▶ **WORK REQUIRED**
Scan the entries that follow for the word "Left", then report every line in which it appears.

▶ **DATASET RECORDS**
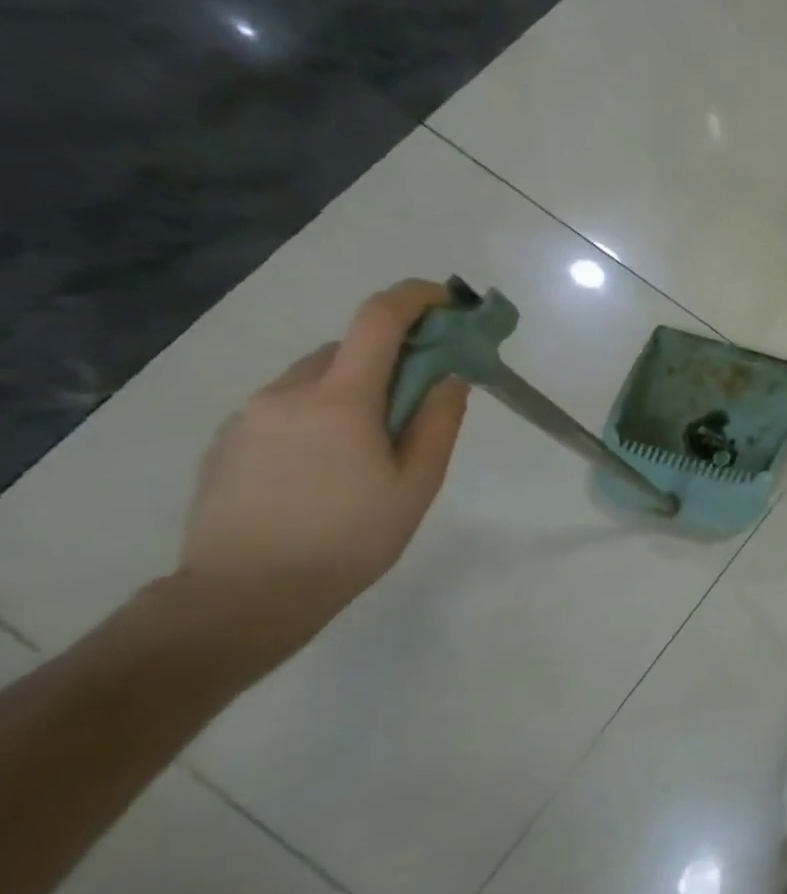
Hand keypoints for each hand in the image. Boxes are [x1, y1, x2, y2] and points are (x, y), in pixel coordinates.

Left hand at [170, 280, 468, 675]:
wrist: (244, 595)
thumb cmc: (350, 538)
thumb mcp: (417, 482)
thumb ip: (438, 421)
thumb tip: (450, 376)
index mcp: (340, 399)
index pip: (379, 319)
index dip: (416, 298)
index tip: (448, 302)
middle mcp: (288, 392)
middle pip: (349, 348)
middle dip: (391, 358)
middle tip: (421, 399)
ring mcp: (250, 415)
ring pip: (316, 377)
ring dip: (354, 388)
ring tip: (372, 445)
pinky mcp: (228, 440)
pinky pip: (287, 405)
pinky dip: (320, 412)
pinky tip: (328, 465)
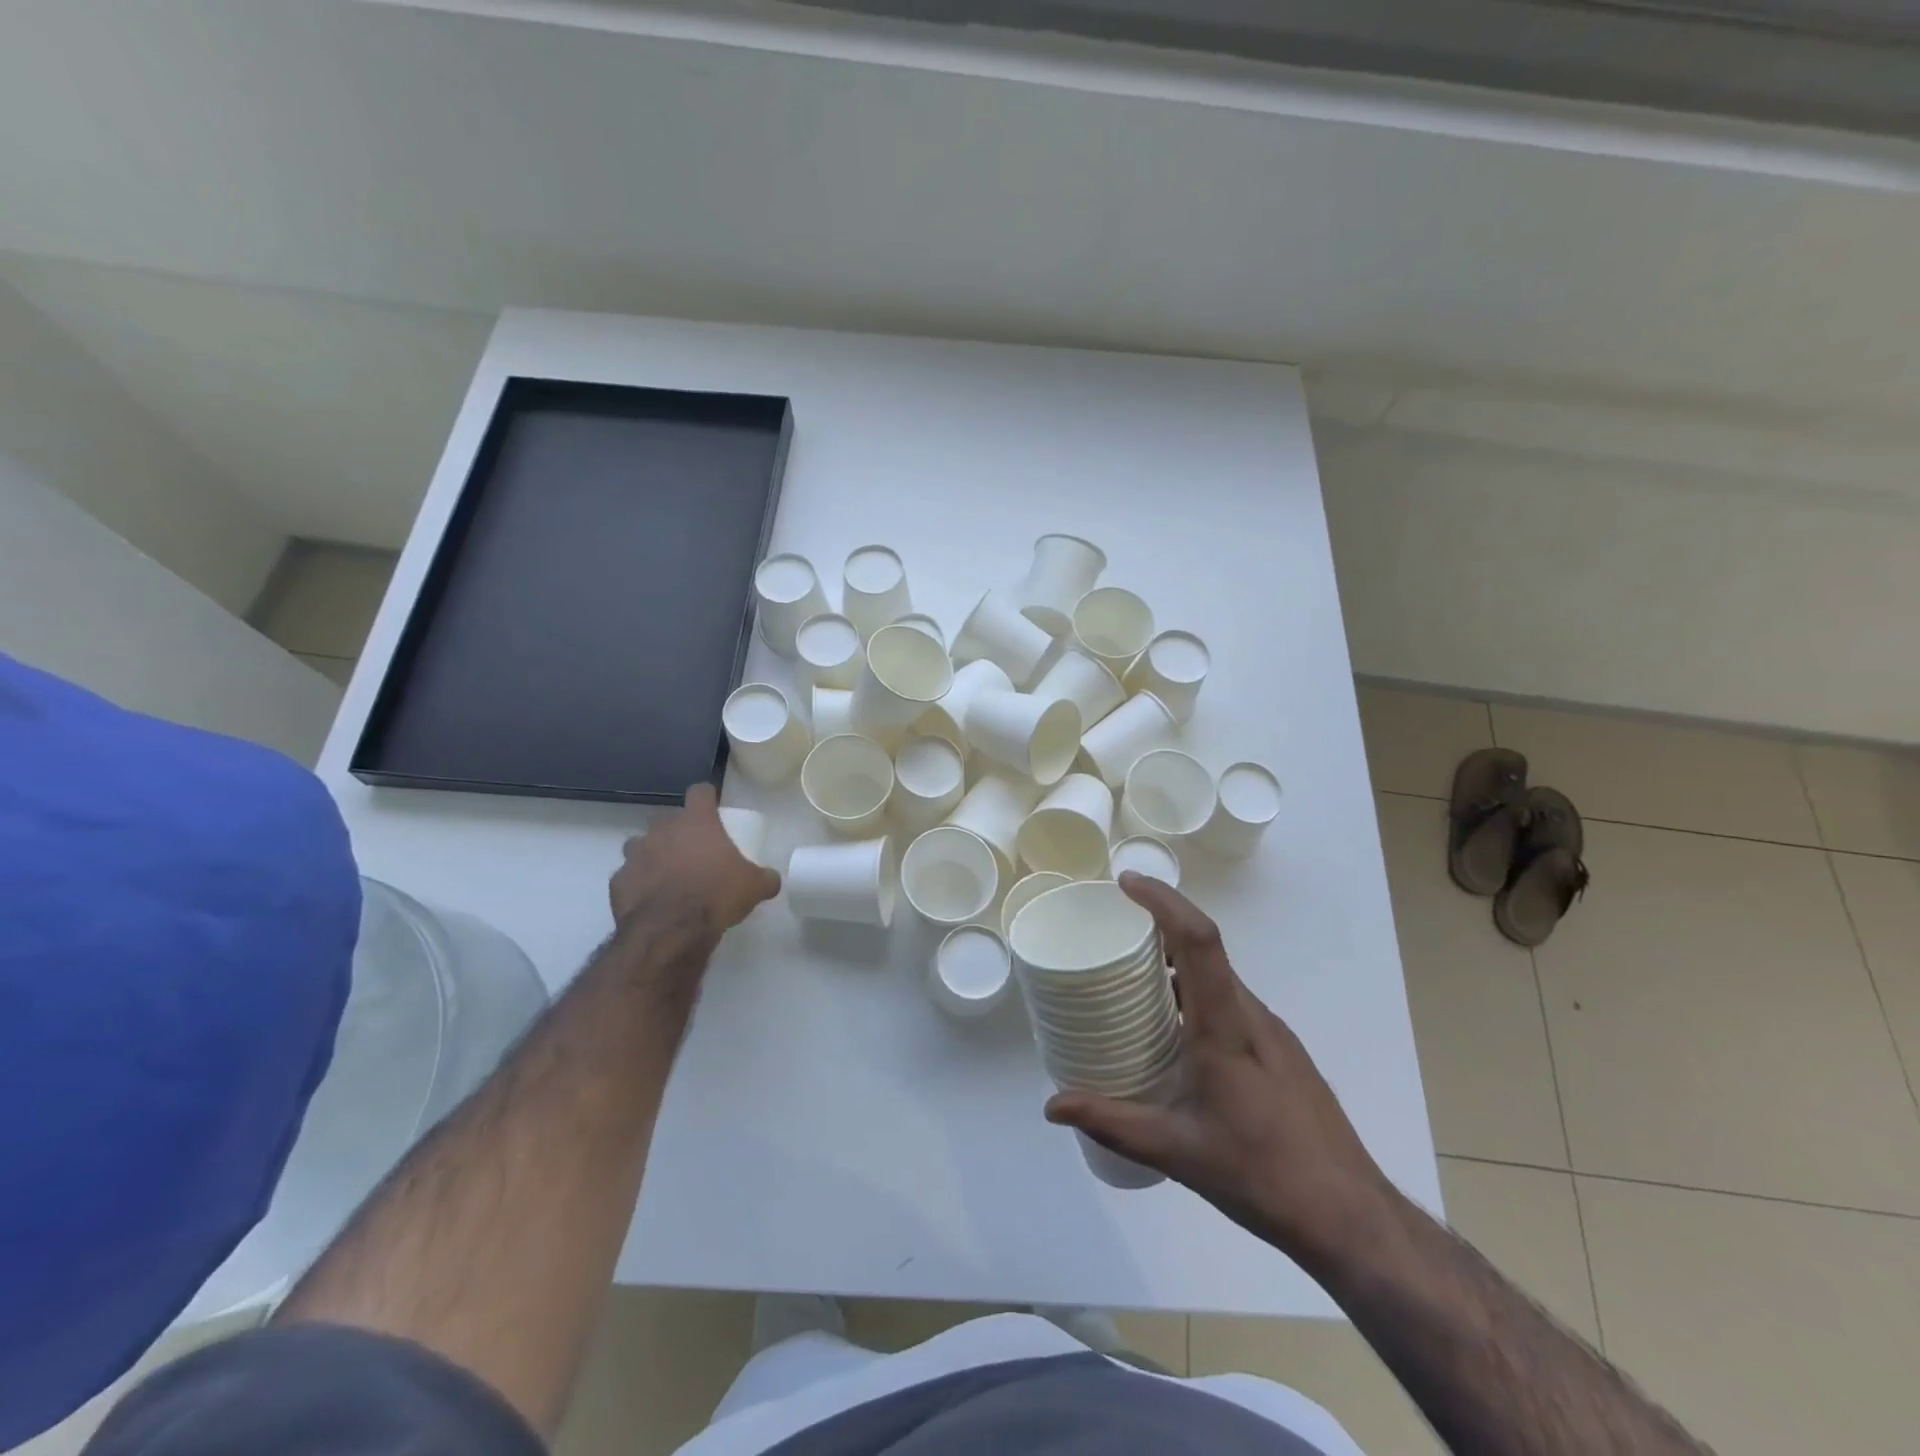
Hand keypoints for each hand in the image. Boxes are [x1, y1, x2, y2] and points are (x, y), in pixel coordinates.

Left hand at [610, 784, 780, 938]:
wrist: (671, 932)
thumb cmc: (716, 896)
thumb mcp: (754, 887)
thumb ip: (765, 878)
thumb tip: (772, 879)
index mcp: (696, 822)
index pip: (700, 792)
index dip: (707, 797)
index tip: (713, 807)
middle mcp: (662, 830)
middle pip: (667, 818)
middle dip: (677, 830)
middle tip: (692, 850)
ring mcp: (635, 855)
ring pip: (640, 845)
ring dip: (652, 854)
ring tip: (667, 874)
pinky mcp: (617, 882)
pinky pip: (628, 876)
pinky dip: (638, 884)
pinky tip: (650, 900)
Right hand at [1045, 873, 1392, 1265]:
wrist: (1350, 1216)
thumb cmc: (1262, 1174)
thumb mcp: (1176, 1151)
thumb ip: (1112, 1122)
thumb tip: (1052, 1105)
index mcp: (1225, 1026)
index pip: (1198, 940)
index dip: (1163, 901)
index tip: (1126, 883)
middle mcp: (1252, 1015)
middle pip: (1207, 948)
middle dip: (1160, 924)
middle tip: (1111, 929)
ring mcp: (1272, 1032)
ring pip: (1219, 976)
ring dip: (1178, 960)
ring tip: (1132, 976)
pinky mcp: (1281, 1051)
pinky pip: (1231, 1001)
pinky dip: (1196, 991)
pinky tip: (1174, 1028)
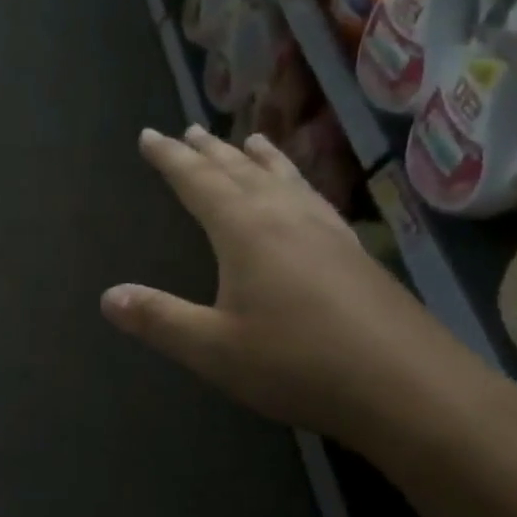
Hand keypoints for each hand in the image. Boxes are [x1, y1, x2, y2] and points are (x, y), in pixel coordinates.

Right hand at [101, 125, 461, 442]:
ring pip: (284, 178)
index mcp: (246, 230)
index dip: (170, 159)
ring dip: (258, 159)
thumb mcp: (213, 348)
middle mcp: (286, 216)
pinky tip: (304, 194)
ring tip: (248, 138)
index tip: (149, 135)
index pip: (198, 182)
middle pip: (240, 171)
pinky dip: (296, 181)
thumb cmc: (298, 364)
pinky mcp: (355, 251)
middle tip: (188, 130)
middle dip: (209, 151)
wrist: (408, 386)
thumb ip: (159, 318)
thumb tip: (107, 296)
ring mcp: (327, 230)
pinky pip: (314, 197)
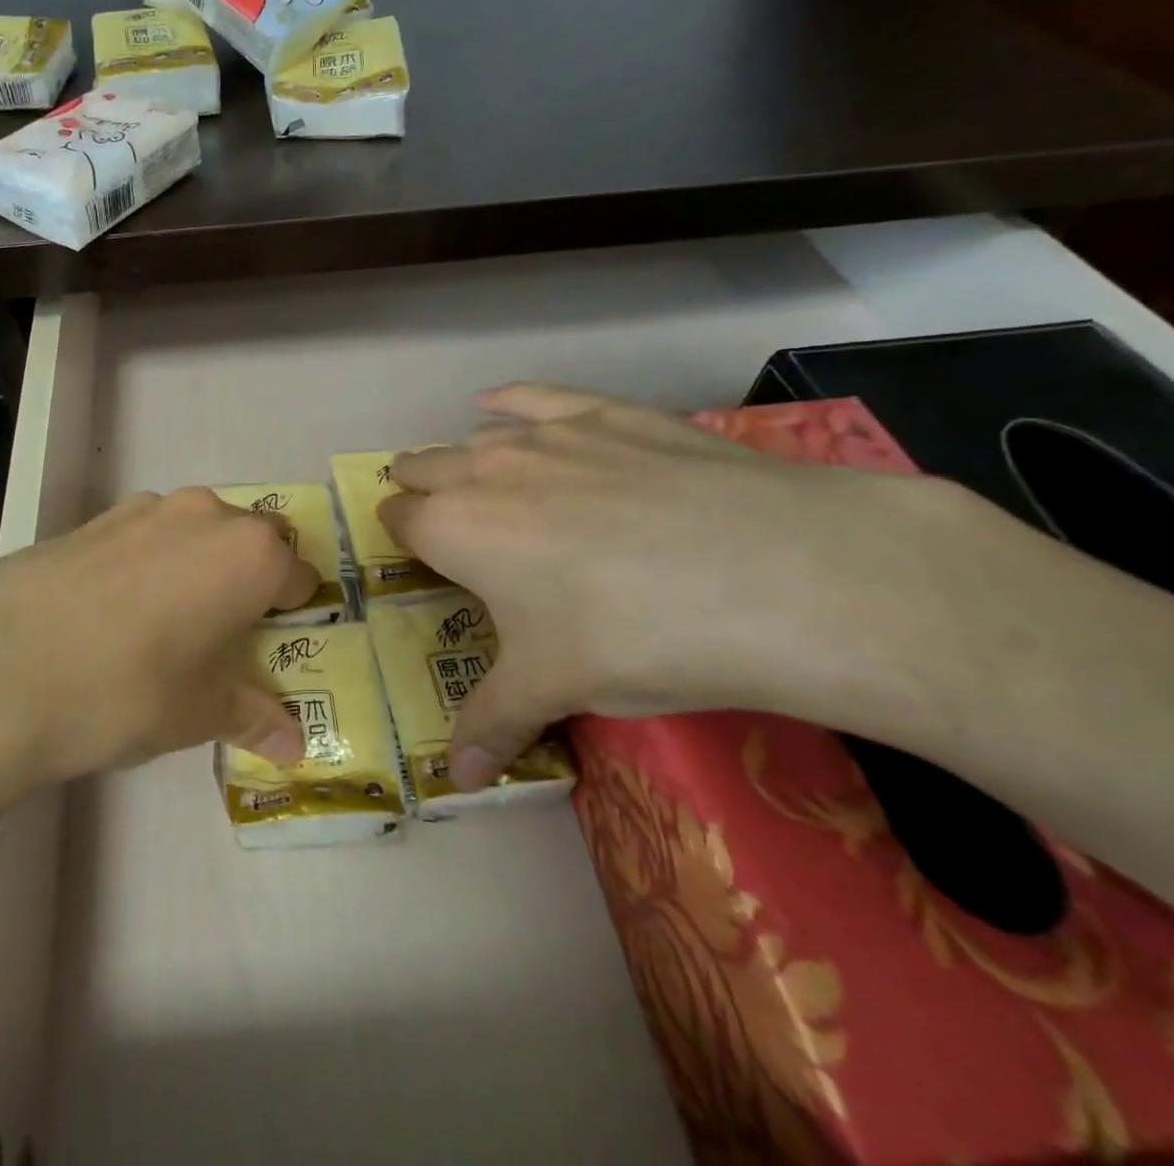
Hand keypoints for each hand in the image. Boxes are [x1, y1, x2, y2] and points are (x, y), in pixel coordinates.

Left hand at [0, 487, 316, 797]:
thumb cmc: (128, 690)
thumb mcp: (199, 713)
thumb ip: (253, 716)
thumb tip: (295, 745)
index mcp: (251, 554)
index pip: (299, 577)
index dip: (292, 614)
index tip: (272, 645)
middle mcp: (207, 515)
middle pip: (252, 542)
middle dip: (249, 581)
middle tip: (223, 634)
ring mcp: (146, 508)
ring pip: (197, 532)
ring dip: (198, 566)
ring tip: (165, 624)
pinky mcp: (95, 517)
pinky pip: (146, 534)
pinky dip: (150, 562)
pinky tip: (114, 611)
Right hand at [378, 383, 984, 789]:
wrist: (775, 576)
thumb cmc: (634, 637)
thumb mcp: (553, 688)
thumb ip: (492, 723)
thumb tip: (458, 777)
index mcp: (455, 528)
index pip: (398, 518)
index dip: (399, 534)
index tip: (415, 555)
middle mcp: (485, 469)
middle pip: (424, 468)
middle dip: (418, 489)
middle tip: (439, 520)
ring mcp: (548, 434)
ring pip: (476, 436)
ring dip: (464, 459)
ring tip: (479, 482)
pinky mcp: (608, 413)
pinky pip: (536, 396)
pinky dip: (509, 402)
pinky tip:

▶ **ANSWER TO THIS EXERCISE**
Left hand at [170, 280, 468, 675]:
Left hand at [610, 784, 780, 938]:
Left hand at [0, 487, 316, 797]:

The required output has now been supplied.